** Records for this task follows **

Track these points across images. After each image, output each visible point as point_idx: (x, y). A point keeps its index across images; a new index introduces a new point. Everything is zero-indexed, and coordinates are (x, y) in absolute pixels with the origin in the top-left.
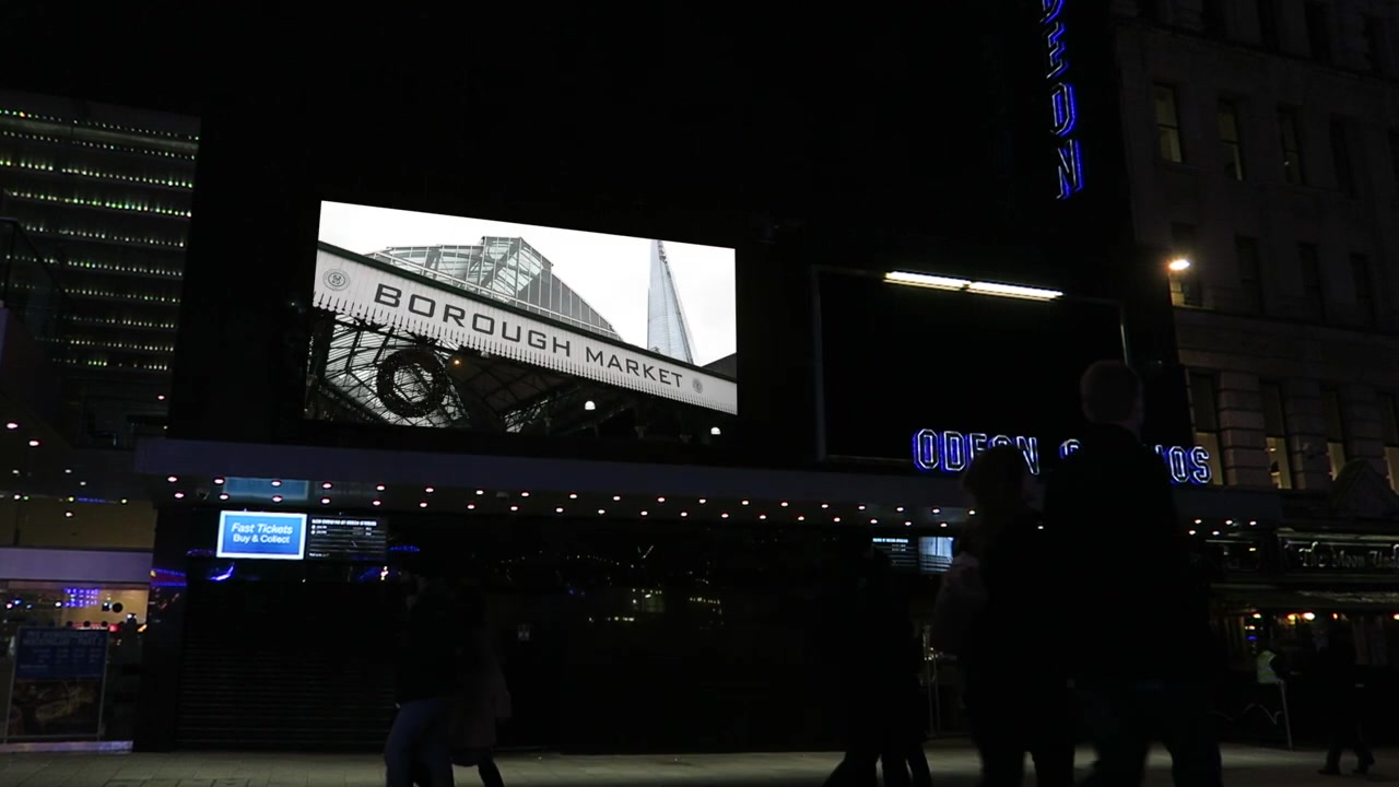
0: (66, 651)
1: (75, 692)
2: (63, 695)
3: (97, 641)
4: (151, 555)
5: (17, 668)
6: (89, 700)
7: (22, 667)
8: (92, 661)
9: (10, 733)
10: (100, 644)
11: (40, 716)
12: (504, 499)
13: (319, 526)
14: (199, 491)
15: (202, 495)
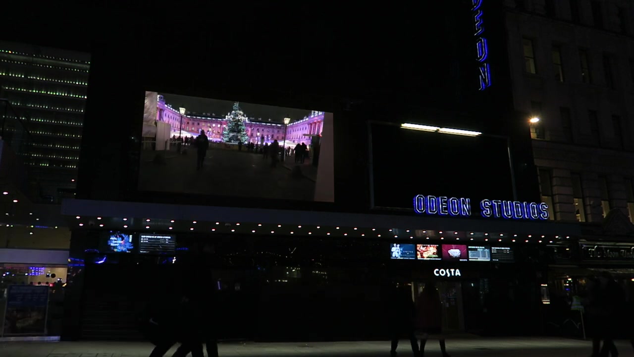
0: (30, 295)
1: (34, 314)
2: (29, 315)
3: (44, 291)
4: (68, 252)
5: (8, 303)
6: (40, 317)
7: (10, 302)
8: (42, 300)
9: (4, 333)
11: (18, 325)
12: (229, 226)
13: (145, 238)
14: (90, 223)
15: (92, 225)
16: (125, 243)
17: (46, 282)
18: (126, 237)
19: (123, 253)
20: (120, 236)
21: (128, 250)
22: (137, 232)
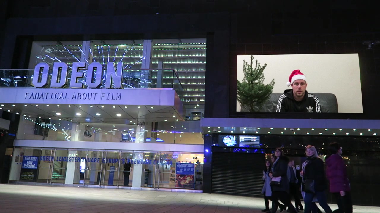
0: (186, 168)
1: (189, 178)
2: (186, 179)
3: (192, 166)
4: (203, 146)
5: (176, 172)
6: (191, 180)
7: (177, 171)
8: (191, 171)
9: (176, 187)
10: (193, 167)
11: (182, 183)
12: (292, 130)
13: (242, 138)
14: (214, 130)
15: (215, 131)
16: (232, 141)
17: (193, 161)
18: (232, 137)
19: (231, 147)
20: (229, 137)
21: (234, 145)
22: (237, 135)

** End of Records for this task **

*Work to be completed:* Please retype the data exactly, but do not carry over any picture.

*Solution:*
Track these points across images. After each image, output each visible point as point_idx: (x, y). A point keeps its index across images; a new index introduces a new point. Everything is zero-indexed, and coordinates are (x, y) in absolute pixels with the origin in the top-left.
0: (66, 651)
1: (75, 692)
2: (63, 695)
3: (97, 641)
4: (151, 555)
5: (17, 668)
6: (89, 700)
7: (22, 667)
8: (92, 661)
9: (10, 733)
10: (100, 644)
11: (40, 716)
12: (504, 499)
13: (319, 526)
14: (199, 491)
15: (202, 495)
0: (30, 295)
1: (34, 314)
2: (29, 315)
3: (44, 291)
4: (68, 252)
5: (8, 303)
6: (40, 317)
7: (10, 302)
8: (42, 300)
9: (4, 333)
11: (18, 325)
12: (229, 226)
13: (145, 238)
14: (90, 223)
15: (92, 225)
16: (125, 243)
17: (46, 282)
18: (126, 237)
19: (123, 253)
20: (120, 236)
21: (128, 250)
22: (137, 232)
0: (186, 168)
1: (189, 178)
2: (186, 179)
3: (192, 166)
4: (203, 146)
5: (176, 172)
6: (191, 180)
7: (177, 171)
8: (191, 171)
9: (176, 187)
10: (193, 167)
11: (182, 183)
12: (292, 130)
13: (242, 138)
14: (214, 130)
15: (215, 131)
16: (232, 141)
17: (193, 161)
18: (232, 137)
19: (231, 147)
20: (229, 137)
21: (234, 145)
22: (237, 135)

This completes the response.